■ WHAT YOU ARE ASKED TO DO
Every entry that follows must be written out exactly, apart from its pictures.

■ Data items

┄┄┄┄┄┄┄┄┄┄

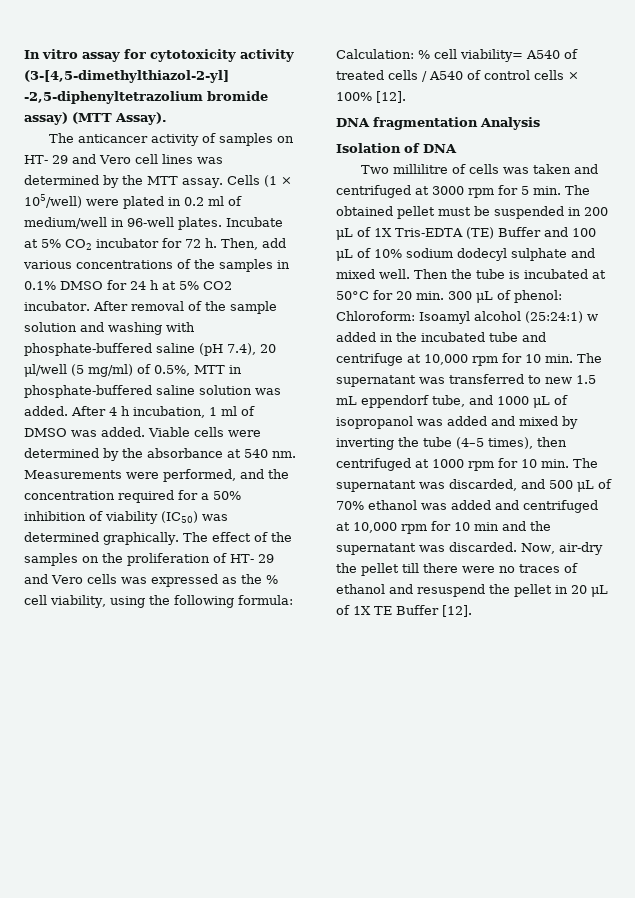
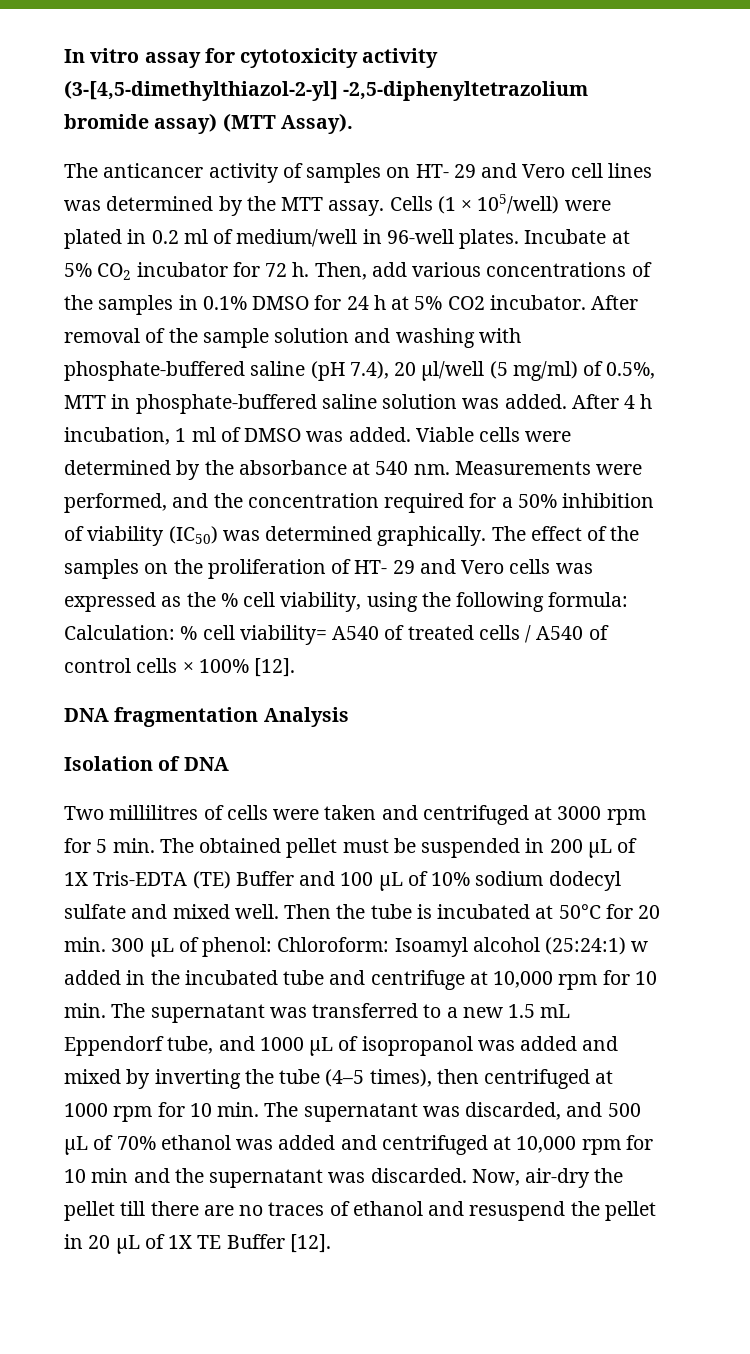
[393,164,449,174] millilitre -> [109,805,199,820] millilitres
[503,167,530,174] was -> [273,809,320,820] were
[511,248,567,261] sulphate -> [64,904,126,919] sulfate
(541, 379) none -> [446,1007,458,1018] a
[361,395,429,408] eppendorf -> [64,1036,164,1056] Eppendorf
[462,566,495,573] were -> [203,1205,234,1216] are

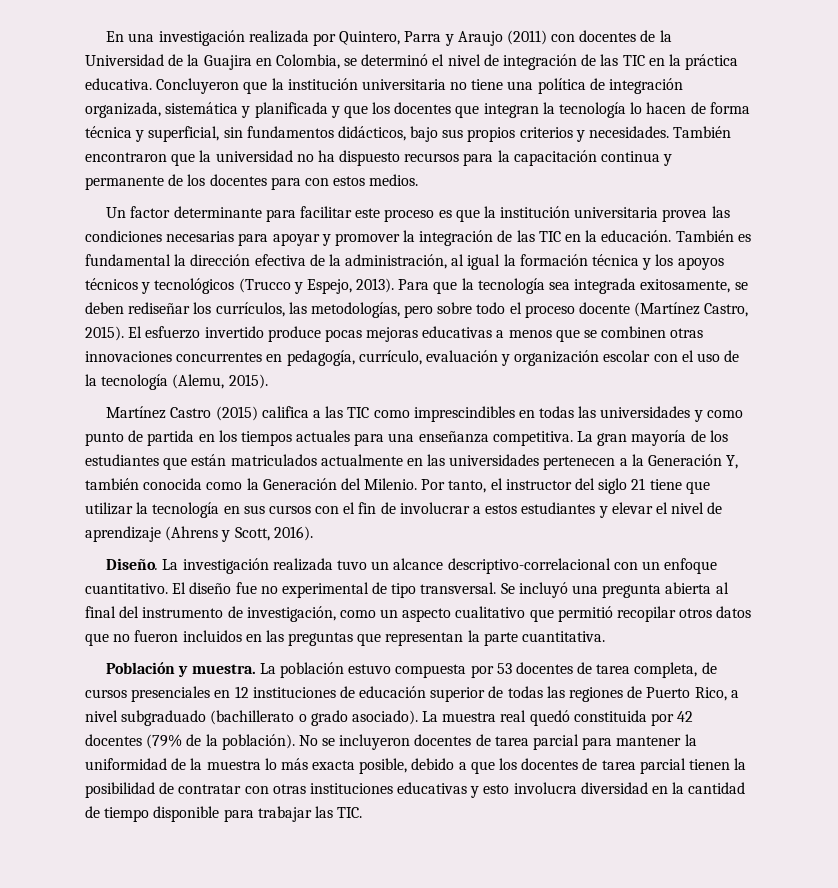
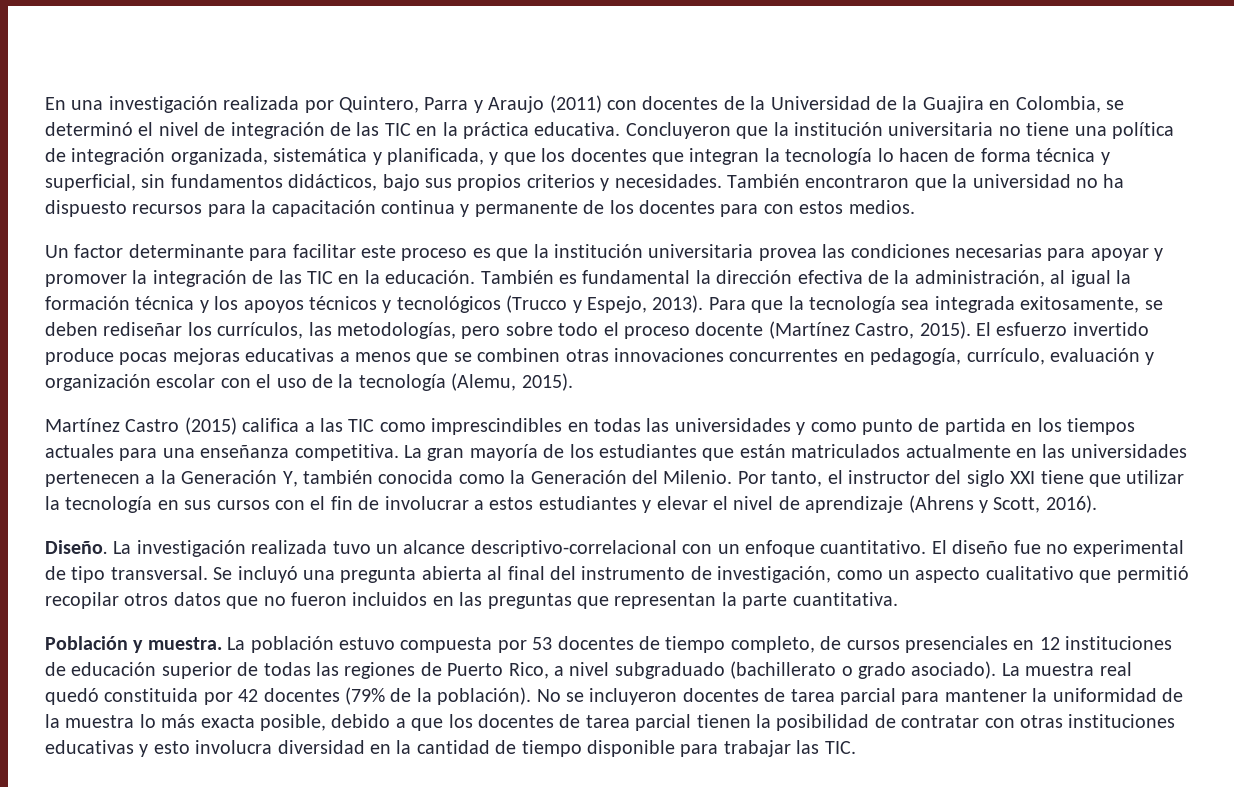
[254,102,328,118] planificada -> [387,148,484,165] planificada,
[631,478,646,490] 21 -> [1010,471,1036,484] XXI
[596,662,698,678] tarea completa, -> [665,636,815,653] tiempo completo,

┄┄┄┄┄┄┄┄┄┄

■ ANSWER SPACE
[393,164,449,174] millilitre -> [109,805,199,820] millilitres
[503,167,530,174] was -> [273,809,320,820] were
[511,248,567,261] sulphate -> [64,904,126,919] sulfate
(541, 379) none -> [446,1007,458,1018] a
[361,395,429,408] eppendorf -> [64,1036,164,1056] Eppendorf
[462,566,495,573] were -> [203,1205,234,1216] are

[254,102,328,118] planificada -> [387,148,484,165] planificada,
[631,478,646,490] 21 -> [1010,471,1036,484] XXI
[596,662,698,678] tarea completa, -> [665,636,815,653] tiempo completo,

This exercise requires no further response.